Os três homens deram um passo em frente, as suas sombras movendo-se de forma errática, como se fossem independentes dos seus corpos. O jovem tentou mexer-se, mas os seus membros estavam rígidos, como se a sua própria carne já não lhe obedecesse.
— Alguns clientes não apenas vendem memórias. Alguns… vendem-se por inteiro — disse o velho, pegando num novo frasco vazio.
O jovem tentou gritar, mas a voz não saiu. Algo dentro dele estava a ser arrancado, puxado para fora como um fio invisível. Os três homens aproximaram-se ainda mais, e, quando o primeiro lhe tocou na testa com um dedo gelado, o seu corpo caiu vazio no chão.
O velho segurava agora o frasco cheio com a nova luz pulsante - a alma do jovem - e colocou-o na prateleira ao lado de tantos outros. Então, olhou para os três homens.
— Um de vocês pode partir — disse ele, apontando para o frasco que antes pertencia a um deles.
O homem mais alto moveu-se primeiro. Aproximou-se do frasco, tocou-lhe… e desapareceu. Uma rajada de vento gelado invadiu a loja. O velho suspirou e olhou para os dois restantes.
— Não fiquem tão impacientes — murmurou. Mais cedo ou mais tarde, sempre aparece alguém novo.

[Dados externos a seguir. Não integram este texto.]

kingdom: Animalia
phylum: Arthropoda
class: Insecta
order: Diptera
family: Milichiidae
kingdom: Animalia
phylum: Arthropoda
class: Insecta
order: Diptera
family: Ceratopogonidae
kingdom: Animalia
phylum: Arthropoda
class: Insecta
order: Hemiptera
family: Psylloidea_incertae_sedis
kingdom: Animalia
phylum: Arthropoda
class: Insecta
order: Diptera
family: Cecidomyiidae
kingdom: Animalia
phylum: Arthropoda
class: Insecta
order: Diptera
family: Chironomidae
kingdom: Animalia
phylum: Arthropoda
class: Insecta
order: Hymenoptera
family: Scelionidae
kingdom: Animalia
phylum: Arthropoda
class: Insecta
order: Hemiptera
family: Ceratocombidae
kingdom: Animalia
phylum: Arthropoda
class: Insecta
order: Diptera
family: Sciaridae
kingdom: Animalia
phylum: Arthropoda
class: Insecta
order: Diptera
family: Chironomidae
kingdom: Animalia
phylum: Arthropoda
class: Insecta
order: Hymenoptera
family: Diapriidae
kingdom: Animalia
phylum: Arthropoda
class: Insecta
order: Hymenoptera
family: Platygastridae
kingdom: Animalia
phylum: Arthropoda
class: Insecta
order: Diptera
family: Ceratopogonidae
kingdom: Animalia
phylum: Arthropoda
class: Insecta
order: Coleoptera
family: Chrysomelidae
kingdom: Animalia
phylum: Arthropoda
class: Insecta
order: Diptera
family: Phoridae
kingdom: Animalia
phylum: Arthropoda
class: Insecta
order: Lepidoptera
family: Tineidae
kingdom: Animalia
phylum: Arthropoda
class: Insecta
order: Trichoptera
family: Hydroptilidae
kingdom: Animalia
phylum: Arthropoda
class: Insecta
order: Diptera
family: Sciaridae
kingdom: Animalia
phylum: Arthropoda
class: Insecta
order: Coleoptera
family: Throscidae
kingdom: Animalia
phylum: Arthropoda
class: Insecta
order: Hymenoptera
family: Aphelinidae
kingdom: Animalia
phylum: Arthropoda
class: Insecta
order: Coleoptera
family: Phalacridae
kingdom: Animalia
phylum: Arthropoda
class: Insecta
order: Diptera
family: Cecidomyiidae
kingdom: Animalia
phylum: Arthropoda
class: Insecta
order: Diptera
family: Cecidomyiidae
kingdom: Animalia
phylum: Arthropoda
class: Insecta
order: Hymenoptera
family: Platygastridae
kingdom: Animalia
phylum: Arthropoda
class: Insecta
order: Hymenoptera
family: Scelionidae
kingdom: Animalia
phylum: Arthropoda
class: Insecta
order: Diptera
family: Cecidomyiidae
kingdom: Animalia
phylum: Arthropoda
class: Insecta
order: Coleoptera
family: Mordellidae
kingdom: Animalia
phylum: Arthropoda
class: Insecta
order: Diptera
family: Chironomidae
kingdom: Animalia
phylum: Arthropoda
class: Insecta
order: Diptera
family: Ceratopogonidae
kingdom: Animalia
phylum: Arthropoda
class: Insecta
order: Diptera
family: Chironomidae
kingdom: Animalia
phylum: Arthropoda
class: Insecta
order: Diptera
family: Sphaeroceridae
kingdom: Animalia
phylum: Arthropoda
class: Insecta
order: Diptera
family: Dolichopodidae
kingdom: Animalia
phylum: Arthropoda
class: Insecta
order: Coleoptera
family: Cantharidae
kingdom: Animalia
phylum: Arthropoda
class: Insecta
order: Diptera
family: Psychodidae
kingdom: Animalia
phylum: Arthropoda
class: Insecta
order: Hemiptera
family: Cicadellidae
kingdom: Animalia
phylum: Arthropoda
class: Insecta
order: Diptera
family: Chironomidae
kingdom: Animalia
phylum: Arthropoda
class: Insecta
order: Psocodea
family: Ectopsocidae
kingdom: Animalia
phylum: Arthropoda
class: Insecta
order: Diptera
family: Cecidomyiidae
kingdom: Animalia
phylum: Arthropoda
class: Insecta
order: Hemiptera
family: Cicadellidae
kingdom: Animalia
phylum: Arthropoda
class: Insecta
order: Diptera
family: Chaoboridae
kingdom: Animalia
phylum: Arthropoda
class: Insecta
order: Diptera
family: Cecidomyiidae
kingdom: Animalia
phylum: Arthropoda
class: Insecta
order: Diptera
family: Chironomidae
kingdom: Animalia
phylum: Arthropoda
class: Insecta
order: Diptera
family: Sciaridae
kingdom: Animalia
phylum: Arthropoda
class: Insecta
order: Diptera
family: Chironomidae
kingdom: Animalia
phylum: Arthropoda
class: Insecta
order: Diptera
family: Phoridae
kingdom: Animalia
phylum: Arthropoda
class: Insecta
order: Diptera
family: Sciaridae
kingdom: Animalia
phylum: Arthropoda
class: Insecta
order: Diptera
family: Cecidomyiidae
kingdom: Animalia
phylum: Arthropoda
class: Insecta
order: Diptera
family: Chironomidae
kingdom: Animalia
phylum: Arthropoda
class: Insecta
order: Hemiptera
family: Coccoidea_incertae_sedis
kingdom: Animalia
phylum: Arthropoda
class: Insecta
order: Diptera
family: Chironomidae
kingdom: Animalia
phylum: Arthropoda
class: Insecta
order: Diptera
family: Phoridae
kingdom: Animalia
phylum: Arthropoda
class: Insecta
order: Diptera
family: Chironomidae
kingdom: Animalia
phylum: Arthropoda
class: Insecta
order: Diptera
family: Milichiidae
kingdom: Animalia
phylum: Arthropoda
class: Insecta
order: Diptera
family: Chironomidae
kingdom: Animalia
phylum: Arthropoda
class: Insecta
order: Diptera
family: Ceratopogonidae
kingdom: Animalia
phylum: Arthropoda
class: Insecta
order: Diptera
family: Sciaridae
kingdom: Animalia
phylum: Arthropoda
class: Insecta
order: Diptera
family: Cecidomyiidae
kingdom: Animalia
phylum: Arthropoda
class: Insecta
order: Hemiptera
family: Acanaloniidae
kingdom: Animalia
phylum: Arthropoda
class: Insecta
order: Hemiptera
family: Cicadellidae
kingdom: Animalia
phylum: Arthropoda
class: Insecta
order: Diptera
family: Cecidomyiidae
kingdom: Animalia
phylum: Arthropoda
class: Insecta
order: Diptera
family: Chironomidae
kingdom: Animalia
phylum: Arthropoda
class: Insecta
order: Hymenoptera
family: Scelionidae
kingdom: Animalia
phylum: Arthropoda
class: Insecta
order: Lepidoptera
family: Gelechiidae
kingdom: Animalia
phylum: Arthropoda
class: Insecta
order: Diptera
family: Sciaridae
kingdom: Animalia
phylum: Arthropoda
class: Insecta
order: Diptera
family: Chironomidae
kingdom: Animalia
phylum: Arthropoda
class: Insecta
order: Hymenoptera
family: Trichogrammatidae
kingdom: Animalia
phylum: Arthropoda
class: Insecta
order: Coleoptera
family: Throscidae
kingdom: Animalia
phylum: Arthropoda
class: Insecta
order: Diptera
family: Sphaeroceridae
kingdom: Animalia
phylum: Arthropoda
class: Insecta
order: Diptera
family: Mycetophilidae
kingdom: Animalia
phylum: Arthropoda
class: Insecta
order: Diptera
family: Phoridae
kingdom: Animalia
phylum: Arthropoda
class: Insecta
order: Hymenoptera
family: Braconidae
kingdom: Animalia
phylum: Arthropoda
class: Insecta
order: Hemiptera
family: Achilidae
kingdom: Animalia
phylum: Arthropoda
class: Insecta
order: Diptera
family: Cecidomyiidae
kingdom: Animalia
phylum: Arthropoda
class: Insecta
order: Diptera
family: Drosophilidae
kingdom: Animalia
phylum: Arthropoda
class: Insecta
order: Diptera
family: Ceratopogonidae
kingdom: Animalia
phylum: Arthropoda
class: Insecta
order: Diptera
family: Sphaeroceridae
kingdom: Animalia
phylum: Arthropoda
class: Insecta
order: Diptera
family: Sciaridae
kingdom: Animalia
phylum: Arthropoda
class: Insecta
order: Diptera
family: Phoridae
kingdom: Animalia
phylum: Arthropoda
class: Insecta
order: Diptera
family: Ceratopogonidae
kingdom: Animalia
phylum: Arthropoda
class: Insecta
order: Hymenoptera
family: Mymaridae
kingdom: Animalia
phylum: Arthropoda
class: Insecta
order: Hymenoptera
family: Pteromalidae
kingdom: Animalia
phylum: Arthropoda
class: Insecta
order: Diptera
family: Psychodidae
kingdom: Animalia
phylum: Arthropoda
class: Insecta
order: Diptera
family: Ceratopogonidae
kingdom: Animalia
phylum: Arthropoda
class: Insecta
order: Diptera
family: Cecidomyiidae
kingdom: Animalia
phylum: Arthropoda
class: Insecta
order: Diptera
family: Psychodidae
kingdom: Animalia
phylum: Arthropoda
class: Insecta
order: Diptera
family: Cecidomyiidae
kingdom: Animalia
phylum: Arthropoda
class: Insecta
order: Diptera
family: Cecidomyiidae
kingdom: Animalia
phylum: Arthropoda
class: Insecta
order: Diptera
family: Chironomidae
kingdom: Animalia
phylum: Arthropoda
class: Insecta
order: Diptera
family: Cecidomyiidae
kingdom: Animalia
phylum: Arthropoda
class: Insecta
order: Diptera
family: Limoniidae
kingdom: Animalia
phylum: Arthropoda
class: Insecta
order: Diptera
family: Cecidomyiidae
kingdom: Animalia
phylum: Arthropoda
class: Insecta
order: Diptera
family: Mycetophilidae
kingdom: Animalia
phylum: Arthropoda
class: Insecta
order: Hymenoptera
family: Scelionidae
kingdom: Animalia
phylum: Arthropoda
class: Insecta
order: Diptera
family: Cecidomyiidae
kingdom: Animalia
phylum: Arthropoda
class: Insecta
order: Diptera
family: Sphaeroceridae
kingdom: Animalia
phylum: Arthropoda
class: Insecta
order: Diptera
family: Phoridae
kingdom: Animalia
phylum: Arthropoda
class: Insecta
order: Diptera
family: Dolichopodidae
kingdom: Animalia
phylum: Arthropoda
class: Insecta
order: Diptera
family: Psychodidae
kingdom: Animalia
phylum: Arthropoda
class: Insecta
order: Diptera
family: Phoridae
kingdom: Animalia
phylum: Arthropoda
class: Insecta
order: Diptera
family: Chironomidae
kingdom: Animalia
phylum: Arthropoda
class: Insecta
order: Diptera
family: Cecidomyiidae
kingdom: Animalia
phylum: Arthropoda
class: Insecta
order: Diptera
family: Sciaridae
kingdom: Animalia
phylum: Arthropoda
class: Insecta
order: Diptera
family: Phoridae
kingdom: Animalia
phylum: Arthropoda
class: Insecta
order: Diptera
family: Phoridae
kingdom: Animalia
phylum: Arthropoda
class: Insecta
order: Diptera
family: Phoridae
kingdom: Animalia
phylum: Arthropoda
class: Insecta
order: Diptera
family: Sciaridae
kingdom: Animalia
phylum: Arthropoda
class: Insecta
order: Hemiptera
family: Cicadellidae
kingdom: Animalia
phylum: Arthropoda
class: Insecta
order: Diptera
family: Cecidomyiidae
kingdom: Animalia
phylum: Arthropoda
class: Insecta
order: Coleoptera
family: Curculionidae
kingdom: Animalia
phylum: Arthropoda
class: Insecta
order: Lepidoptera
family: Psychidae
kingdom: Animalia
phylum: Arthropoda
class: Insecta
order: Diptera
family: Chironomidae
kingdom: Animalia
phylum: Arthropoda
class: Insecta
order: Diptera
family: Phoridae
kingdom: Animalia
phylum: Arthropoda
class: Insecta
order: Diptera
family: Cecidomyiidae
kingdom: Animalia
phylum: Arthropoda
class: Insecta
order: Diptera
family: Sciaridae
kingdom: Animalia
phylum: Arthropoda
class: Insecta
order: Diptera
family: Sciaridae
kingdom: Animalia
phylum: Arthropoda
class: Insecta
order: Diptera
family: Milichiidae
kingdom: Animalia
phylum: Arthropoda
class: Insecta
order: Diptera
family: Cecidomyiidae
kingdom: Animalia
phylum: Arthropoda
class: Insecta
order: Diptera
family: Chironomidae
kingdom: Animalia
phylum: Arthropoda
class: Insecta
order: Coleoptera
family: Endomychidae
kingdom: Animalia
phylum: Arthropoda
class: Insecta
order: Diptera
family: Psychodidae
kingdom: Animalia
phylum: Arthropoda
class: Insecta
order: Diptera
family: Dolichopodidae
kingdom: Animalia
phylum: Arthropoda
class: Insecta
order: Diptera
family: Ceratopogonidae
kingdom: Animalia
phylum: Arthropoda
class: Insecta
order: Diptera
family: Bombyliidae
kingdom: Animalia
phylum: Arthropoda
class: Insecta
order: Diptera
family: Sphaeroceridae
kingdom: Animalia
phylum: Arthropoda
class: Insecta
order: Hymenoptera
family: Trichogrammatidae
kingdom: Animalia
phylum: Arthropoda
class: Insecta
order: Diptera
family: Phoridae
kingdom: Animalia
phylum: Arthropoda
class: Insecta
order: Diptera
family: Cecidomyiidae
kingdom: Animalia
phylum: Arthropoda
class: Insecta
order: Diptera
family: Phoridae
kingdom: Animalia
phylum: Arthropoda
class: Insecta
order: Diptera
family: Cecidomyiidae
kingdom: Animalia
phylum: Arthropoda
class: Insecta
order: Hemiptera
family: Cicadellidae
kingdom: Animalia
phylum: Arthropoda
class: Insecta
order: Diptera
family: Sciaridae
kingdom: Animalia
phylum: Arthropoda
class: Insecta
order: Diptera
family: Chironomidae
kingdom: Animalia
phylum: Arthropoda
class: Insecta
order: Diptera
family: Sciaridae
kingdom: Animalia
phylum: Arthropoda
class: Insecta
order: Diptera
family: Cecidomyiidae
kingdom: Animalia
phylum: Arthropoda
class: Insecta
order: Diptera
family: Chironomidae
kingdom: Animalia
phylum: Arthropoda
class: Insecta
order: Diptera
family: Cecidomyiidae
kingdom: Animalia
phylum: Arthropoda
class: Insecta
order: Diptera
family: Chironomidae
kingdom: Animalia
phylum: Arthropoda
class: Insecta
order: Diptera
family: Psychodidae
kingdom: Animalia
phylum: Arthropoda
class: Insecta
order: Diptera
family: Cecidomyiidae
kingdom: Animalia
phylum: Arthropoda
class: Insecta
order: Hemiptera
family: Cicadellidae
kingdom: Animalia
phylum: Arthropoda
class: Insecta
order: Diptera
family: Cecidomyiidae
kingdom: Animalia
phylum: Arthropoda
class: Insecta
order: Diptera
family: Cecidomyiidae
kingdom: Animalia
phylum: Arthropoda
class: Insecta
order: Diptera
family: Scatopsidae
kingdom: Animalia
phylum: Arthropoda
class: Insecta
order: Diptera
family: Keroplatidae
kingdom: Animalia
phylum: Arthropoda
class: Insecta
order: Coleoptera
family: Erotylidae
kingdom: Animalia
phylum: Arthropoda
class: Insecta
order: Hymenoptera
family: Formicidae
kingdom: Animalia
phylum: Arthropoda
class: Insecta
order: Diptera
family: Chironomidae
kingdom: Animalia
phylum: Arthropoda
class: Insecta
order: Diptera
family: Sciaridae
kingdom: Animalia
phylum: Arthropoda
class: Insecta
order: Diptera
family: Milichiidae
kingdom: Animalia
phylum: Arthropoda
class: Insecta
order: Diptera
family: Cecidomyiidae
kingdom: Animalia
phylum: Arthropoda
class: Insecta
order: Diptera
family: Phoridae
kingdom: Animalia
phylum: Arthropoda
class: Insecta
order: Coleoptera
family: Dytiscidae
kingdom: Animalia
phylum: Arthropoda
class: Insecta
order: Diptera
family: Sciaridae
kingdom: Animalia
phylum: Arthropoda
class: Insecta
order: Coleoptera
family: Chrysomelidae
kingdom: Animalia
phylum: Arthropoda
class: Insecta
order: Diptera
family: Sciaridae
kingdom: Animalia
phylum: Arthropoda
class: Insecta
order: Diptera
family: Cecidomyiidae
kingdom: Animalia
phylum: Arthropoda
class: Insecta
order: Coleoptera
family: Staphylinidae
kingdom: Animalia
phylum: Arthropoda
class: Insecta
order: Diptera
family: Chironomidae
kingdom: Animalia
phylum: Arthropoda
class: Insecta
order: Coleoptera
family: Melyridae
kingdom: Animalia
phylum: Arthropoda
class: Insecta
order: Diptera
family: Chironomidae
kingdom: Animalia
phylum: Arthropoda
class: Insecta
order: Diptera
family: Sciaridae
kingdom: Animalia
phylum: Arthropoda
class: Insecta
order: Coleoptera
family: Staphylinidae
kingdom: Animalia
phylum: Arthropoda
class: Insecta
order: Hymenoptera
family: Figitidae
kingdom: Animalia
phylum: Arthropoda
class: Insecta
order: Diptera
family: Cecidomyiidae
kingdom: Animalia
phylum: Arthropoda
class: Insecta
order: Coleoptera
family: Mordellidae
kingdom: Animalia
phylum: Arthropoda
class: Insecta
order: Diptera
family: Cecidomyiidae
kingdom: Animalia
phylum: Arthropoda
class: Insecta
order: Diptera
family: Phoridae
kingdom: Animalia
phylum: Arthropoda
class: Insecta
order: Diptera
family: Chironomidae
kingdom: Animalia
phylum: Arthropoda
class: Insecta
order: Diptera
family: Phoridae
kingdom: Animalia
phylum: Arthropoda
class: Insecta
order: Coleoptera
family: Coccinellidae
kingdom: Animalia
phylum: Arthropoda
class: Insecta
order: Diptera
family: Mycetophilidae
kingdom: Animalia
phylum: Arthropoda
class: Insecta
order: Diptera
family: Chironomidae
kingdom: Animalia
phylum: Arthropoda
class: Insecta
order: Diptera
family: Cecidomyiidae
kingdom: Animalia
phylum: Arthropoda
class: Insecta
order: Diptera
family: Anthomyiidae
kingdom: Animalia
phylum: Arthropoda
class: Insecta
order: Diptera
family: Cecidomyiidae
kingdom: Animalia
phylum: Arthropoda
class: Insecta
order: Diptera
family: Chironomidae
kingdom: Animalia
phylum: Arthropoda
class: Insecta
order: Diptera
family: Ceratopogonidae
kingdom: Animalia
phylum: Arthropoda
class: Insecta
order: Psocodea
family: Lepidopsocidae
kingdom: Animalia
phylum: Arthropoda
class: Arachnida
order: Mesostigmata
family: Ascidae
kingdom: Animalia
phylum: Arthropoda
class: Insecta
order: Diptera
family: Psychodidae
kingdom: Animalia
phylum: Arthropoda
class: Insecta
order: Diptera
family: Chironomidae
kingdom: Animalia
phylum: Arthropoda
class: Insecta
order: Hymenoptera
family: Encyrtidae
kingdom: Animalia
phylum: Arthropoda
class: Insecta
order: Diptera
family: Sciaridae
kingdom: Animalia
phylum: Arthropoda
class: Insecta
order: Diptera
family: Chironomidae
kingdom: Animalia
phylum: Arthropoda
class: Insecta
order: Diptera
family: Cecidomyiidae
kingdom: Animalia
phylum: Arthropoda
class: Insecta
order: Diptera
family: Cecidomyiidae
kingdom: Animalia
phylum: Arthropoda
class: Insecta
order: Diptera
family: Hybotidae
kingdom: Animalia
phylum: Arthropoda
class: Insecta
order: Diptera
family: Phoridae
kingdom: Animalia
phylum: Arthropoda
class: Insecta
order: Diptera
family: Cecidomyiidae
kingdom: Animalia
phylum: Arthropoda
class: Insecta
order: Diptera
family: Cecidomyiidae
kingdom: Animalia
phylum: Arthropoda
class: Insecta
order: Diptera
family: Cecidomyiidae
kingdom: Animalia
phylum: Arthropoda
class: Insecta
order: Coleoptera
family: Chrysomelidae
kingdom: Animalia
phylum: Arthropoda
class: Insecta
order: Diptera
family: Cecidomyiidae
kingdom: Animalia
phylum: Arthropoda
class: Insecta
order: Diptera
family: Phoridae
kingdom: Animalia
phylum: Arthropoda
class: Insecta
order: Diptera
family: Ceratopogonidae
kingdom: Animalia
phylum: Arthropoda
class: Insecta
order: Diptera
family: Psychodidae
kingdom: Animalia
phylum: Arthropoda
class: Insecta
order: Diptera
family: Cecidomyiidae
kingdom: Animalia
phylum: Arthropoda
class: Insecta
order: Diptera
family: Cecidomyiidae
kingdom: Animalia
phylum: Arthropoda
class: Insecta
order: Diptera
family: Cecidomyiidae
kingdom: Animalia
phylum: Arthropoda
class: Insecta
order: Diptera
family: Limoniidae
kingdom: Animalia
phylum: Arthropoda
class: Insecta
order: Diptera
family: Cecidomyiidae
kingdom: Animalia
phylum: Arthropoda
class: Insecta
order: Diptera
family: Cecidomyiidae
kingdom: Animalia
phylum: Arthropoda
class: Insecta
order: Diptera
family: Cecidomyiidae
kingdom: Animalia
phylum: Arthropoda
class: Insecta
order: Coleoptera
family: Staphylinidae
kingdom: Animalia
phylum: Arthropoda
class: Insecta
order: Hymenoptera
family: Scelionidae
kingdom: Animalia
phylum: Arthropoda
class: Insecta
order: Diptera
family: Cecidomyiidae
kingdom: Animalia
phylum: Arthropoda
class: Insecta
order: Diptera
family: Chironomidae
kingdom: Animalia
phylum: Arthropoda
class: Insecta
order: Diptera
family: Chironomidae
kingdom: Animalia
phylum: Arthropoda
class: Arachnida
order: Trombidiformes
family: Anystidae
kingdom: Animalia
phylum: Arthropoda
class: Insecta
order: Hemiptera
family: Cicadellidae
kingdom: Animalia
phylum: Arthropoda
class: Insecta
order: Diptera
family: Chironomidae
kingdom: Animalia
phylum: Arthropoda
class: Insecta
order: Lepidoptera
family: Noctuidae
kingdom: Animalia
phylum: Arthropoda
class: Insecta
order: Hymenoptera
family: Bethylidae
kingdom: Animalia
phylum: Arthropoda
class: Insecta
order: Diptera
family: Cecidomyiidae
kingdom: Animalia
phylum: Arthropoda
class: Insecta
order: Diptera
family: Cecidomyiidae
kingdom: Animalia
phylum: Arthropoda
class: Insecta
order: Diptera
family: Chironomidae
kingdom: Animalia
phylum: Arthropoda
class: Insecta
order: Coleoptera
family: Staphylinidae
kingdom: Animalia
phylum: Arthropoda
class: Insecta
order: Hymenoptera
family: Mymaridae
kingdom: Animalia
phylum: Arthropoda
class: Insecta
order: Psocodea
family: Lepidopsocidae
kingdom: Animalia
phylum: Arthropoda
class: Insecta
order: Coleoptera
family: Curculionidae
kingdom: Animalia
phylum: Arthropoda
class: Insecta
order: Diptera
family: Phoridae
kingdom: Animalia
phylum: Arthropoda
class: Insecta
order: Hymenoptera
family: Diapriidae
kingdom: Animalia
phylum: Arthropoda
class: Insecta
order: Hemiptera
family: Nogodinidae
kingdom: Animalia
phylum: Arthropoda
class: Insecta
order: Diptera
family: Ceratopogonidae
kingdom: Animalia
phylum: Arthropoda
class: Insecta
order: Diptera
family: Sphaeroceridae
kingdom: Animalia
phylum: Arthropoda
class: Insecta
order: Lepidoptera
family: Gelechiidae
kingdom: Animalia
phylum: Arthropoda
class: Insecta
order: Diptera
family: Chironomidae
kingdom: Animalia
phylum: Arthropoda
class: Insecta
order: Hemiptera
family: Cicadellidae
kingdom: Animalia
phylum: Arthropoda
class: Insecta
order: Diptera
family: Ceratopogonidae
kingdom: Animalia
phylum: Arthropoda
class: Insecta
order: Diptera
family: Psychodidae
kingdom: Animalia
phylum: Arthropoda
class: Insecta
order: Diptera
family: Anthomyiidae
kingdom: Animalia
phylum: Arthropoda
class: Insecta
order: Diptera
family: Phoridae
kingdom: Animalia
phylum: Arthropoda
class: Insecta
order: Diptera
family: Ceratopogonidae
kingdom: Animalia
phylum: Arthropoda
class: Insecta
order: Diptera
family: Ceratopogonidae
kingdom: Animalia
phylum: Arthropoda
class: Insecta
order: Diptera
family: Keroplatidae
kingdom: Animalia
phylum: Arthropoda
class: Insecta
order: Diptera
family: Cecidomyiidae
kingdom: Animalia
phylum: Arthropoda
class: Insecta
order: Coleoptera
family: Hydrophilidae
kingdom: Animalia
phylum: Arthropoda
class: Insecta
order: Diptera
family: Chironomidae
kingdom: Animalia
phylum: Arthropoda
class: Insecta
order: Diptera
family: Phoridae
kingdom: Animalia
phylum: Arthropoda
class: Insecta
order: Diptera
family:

O corpo vazio do jovem ainda estava no chão. Mas não por muito tempo. Um dos homens magros ajoelhou-se ao lado dele e inclinou-se sobre o cadáver. Os seus dedos compridos tocaram a pele do jovem, e, aos poucos, algo aconteceu. O corpo morto começou a mover-se. Primeiro os dedos, depois os braços, depois as pernas. O jovem abriu os olhos mas já não tinham alma. Eram opacos, vazios. Sem nome, sem passado. Apenas mais uma sombra a vaguear pelo mundo. O velho acendeu um cigarro e soprou a fumaça para o ar carregado. Pegou no corpo vazio e guiou-o até à porta.
— Vai. A cidade precisa de ti.
O novo homem saiu para a noite fria, sem rumo, sem lembrança, apenas existindo. O velho voltou para o balcão e passou os dedos pelos frascos, sentindo a vibração das almas presas dentro deles. E esperou pelo próximo cliente.